She Quit Wall Street to Pen Comic Novel on Outing Sexist Bossesby
Maureen Sherry's `Opening Belle' calls on both sexes to reform
Bear Stearns executive's book draws Reese Witherspoon interest
Maureen Sherry spent the first half of her adult life climbing rungs in some of Wall Street’s biggest investment banks and the next half among other affluent moms, many married to leaders in finance.
This month she published “Opening Belle,” a novel that comically and bitingly chronicles male antics of those worlds, from a boy snapping a thong in a preschool to the entrenched misogyny of men on the trading floor -- as well as the dynamics of women who surround them. As the title suggests, they’re the characters who are front and center. A movie already is being developed by Warner Bros. and Reese Witherspoon’s production company.
“Opening Belle” follows Isabelle, initially the most reluctant member of the secret “Glass Ceiling Club” formed by her female colleagues. When anonymous memos start going around calling out men on their sexist behavior, Isabelle gets angry. It’s only when her boss insists she split her profits 60/40 with a lazy, junior male colleague that her feminist fervor kicks up. The book’s jacket boils down that side of the story like so: “Getting rich on Wall Street would be a lot more fun if the men would keep their hands off her assets.”
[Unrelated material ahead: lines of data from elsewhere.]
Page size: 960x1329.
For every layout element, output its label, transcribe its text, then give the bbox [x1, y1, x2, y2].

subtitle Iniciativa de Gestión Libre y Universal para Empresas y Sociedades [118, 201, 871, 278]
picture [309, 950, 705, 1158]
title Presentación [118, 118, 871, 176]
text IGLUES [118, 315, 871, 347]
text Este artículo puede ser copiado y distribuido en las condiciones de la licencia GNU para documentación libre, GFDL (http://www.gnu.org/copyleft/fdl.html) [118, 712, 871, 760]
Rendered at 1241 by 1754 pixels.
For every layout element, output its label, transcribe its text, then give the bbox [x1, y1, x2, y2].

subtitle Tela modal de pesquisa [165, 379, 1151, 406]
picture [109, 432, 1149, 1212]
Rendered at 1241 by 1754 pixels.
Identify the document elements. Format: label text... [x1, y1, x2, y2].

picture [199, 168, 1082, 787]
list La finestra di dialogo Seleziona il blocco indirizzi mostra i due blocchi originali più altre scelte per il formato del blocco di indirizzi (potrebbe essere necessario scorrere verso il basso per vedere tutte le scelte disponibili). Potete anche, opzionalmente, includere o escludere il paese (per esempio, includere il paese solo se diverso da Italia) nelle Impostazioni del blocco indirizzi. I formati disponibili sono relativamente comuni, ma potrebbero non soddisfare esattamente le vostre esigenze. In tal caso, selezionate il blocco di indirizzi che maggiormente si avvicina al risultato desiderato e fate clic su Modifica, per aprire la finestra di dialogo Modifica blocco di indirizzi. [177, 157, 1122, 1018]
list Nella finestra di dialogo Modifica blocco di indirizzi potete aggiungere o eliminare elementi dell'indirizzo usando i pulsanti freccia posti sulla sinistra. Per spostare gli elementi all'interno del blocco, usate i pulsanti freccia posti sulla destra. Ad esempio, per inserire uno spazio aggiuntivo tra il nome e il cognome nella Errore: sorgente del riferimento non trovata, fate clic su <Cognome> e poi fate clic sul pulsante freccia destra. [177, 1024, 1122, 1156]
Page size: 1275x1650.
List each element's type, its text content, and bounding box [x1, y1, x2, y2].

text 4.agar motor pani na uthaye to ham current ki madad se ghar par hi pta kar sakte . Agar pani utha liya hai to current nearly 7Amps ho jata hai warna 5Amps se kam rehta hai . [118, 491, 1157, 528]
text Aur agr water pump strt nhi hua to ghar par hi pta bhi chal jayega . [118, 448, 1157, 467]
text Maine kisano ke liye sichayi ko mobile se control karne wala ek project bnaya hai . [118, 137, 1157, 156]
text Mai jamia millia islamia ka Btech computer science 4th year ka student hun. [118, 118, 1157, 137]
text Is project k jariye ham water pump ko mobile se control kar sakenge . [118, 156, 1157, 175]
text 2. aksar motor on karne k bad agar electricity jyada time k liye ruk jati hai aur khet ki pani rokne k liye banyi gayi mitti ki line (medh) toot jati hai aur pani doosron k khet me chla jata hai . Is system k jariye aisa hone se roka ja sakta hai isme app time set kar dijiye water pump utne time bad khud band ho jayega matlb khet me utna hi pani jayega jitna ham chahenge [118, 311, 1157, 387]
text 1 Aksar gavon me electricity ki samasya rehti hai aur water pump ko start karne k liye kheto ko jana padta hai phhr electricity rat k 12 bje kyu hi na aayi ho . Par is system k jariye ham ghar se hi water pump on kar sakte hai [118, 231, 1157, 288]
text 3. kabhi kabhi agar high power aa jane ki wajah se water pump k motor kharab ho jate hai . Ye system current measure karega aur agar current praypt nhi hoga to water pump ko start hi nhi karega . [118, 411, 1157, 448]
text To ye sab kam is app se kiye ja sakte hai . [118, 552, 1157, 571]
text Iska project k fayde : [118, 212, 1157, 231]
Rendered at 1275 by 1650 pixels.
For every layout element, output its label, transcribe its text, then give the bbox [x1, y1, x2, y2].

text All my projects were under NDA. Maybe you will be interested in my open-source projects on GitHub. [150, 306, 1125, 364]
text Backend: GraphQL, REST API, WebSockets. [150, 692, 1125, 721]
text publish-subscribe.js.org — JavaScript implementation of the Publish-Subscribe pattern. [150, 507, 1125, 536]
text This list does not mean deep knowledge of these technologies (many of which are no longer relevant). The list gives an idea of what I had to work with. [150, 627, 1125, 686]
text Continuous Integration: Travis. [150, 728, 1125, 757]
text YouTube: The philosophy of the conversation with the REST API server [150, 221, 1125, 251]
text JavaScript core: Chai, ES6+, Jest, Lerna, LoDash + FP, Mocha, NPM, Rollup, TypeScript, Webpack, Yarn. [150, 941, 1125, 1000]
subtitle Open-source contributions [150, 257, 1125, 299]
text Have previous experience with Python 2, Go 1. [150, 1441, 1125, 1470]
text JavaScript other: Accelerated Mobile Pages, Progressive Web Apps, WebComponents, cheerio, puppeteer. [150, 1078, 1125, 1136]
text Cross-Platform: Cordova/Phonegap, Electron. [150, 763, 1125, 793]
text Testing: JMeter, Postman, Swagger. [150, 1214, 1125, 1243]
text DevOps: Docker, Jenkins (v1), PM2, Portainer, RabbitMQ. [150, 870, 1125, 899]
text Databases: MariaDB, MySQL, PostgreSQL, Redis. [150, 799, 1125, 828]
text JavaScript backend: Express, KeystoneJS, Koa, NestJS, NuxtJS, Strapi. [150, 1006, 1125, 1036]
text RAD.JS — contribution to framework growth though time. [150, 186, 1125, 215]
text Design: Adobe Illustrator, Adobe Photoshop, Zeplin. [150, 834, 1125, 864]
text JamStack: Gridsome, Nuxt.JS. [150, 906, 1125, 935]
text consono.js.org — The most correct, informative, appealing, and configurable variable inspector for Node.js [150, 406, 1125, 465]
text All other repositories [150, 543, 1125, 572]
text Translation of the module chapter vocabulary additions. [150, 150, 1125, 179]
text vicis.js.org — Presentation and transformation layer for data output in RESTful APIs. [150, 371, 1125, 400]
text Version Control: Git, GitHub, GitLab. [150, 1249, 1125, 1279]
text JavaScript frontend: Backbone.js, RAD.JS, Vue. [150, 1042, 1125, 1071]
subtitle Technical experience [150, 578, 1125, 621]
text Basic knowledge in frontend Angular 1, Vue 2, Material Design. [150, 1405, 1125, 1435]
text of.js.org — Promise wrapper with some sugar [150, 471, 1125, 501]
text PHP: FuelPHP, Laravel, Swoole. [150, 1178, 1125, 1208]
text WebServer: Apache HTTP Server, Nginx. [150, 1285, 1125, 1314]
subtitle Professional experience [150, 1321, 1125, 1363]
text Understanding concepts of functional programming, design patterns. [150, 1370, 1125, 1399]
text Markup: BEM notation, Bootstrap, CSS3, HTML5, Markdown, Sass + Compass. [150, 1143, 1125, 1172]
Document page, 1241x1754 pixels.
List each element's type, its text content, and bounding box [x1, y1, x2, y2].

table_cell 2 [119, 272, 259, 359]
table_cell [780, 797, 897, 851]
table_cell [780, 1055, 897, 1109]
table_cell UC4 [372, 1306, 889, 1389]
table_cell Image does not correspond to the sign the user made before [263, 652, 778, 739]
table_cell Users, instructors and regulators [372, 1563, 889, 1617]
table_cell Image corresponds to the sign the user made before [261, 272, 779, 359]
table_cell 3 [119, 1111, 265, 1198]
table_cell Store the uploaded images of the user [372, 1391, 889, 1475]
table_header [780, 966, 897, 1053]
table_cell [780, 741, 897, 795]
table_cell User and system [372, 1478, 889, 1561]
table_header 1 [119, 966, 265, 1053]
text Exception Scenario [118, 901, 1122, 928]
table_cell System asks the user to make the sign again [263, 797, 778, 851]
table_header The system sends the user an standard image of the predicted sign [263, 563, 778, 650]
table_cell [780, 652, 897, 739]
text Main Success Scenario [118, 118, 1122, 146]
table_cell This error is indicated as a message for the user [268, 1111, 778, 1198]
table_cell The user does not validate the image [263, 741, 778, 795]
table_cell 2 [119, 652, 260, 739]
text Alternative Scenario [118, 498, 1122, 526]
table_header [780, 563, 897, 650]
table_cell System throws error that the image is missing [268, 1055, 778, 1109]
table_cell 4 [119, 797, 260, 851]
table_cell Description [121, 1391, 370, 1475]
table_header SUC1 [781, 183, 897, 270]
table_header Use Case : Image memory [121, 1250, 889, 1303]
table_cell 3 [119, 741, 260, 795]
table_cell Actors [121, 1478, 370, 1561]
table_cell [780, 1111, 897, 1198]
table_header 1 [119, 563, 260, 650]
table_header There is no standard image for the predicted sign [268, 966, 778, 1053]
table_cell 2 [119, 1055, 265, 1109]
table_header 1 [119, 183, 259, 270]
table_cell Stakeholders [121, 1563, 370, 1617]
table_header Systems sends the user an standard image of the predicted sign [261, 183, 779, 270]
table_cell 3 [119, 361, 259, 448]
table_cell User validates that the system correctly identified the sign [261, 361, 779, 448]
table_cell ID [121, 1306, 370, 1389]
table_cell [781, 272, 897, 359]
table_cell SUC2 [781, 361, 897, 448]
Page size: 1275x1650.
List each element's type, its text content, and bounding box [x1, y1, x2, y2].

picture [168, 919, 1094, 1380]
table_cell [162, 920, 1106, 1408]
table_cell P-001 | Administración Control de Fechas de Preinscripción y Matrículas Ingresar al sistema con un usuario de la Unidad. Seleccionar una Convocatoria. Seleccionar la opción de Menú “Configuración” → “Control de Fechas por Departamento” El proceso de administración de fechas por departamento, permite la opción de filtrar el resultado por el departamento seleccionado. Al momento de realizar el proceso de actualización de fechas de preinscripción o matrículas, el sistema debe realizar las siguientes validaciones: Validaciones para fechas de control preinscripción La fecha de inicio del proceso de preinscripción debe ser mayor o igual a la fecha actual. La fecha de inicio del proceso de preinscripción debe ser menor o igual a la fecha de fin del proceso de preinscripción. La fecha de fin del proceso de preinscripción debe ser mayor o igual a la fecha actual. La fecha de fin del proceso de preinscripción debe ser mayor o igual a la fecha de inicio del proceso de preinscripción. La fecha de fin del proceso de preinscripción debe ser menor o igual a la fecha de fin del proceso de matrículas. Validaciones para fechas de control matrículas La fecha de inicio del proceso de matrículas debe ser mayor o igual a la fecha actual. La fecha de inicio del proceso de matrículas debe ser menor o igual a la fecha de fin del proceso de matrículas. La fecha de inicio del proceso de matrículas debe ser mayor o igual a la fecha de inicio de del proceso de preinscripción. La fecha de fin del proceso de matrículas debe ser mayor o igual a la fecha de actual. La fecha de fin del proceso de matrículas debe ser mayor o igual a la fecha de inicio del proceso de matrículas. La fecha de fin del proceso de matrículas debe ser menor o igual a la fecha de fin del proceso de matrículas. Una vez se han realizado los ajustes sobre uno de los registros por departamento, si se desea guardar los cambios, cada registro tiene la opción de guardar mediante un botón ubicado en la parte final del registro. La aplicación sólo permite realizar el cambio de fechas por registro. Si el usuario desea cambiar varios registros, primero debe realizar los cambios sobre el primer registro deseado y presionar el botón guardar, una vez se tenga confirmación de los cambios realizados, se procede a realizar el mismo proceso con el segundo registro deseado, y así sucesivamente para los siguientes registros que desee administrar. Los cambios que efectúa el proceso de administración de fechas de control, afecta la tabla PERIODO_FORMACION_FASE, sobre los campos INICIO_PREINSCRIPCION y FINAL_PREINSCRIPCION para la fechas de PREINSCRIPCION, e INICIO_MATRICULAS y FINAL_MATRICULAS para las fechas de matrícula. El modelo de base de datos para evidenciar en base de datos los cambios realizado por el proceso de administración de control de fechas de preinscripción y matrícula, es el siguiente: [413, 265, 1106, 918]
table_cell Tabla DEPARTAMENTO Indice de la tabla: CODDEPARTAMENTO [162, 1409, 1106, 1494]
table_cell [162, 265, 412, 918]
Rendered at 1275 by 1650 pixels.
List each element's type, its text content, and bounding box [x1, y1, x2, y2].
But while it spotlights the male-dominated work culture the author came up in, Sherry’s portrayal of the women’s relationships shows men aren’t the only ones who need to change. Isabelle watches other women with shades of respect, amusement and contempt: “They have jewelry usually bought from each other” and angle for play dates with the billionaires’ kids. Yet even the woman who stole her fiance earns her admiration for running the man’s life so smoothly.
“I had the advantage of having been on both sides, with the women who didn’t work outside of the home and the women who did,” Sherry, 51, says in an interview. “I was very sensitive to when one group would be unkind about the other.”
The effect of Wall Street’s culture on the next generation culminates in the back of a preschool assembly. Isabelle is sitting there with other oddballs when her son springs forward and tugs hard on the underwear peeking from the jeans of the woman who stole her fiance. Snap!
In the novel, Isabelle is a managing director at an investment bank. In reality, Sherry held that same title at Bear Stearns Cos., where she worked in institutional equities. (Her husband, Steve Klinsky, founded and runs private equity firm New Mountain Capital.)
While there was no thong-snapping incident in real life, Sherry says there was a time when she sat with a child who noticed another mom’s thong peeking up. “He was fascinated.” As for the preschool scene, she says, it’s “pretty accurate.”
Sherry also witnessed frictions between women on and off Wall Street. She recalls working women’s “snide remarks” about the way a year-end teacher’s gift was handled by the moms without jobs. “That sort of stuff really hurt me,” she says. “I always come back to the fact that one group needs the other.”
Such attitudes compound the challenges women face and shape how the next generation behaves, she says.
“Men do not judge each other through such a harsh scope, and women really need to just stop,” Sherry says. “We’re telling our kids to be nice and more attuned to bullying, and sometimes I think they are learning from us this tendency, out of insecurity or whatever it is, to tap into a mean-girls thing.”
Sherry left Bear Stearns and soon enrolled in a masters of fine arts program at Columbia University. “I wanted to have something that was mine and wasn’t nearly as time consuming,” she says. That shifted her focus from dealing with men to dealing with women.
On Wall Street, “I wanted to be so part of the team and be accepted. There were so few women, of course your alliances were with men,” she says. After leaving, “it was really the first time since college that I made friends with women again.”
The former rower fit in, mostly. “I was seen as quirky,” she says. “I had this crazy bicycle I would take to school, with a kid in the front and one in the back. There were a lot more black sedans.”
The other night she and her husband hosted a cocktail party for the parents of kids in her eighth-grader’s class (they have four children -- two from before she left Bear Stearns and two after). She enjoys such gatherings. “Just being in the flow of e-mail and comments: It sounds really mundane and maybe the former me would have pooh-poohed it, but it’s just nice to have that connection with other people. Before you didn’t have time for it.”
“Opening Belle” is being published by CBS Corp.’s Simon & Schuster. Some of the most gratifying responses Sherry has received so far are from women and men who have worked on Wall Street, reacting to how Belle describes her love of markets.
Everyone, at every pay scale, wants to feel productive, she says. It’s progress that there are more stay-at-home dads, and women her age are going back to work, and younger women are finding more work on their terms.
“Ambition is a hard thing to turn off,” she says.